Exercise material:
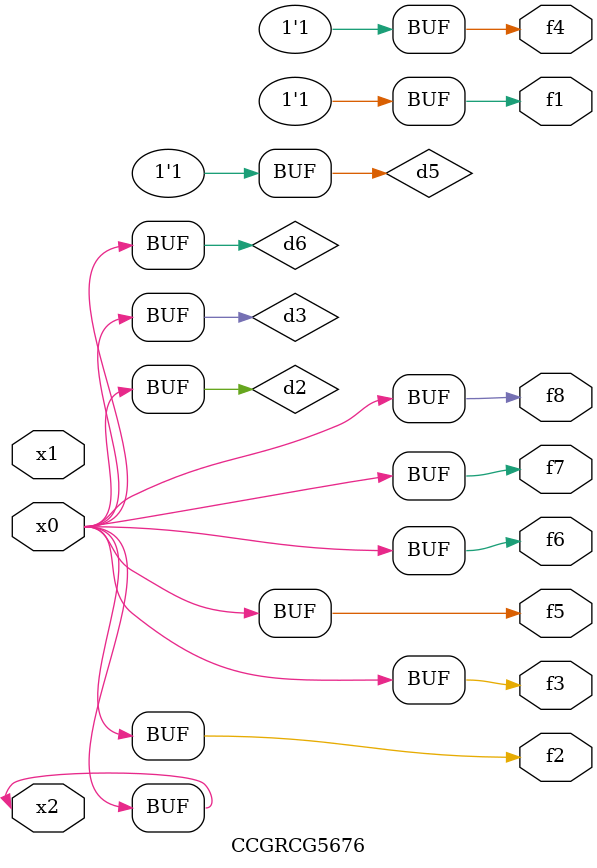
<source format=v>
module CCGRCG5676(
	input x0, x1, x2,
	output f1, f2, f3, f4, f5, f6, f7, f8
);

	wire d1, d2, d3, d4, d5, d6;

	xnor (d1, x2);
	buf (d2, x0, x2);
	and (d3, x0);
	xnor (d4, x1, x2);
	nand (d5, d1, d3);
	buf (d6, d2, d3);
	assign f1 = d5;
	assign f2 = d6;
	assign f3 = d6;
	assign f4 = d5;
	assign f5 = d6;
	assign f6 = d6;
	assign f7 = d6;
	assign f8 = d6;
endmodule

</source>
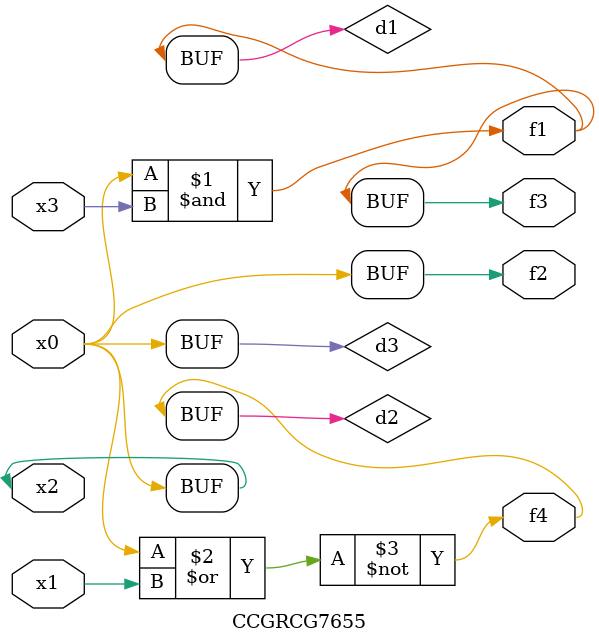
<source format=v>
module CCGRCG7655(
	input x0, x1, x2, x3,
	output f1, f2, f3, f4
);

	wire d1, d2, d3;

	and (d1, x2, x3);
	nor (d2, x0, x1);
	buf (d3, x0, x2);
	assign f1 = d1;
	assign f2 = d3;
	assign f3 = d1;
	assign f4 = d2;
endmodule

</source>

Task:
Retype all the data exactly, please, without pictures.

Task result:
<source format=v>
module CCGRCG5676(
	input x0, x1, x2,
	output f1, f2, f3, f4, f5, f6, f7, f8
);

	wire d1, d2, d3, d4, d5, d6;

	xnor (d1, x2);
	buf (d2, x0, x2);
	and (d3, x0);
	xnor (d4, x1, x2);
	nand (d5, d1, d3);
	buf (d6, d2, d3);
	assign f1 = d5;
	assign f2 = d6;
	assign f3 = d6;
	assign f4 = d5;
	assign f5 = d6;
	assign f6 = d6;
	assign f7 = d6;
	assign f8 = d6;
endmodule

</source>
<source format=v>
module CCGRCG7655(
	input x0, x1, x2, x3,
	output f1, f2, f3, f4
);

	wire d1, d2, d3;

	and (d1, x2, x3);
	nor (d2, x0, x1);
	buf (d3, x0, x2);
	assign f1 = d1;
	assign f2 = d3;
	assign f3 = d1;
	assign f4 = d2;
endmodule

</source>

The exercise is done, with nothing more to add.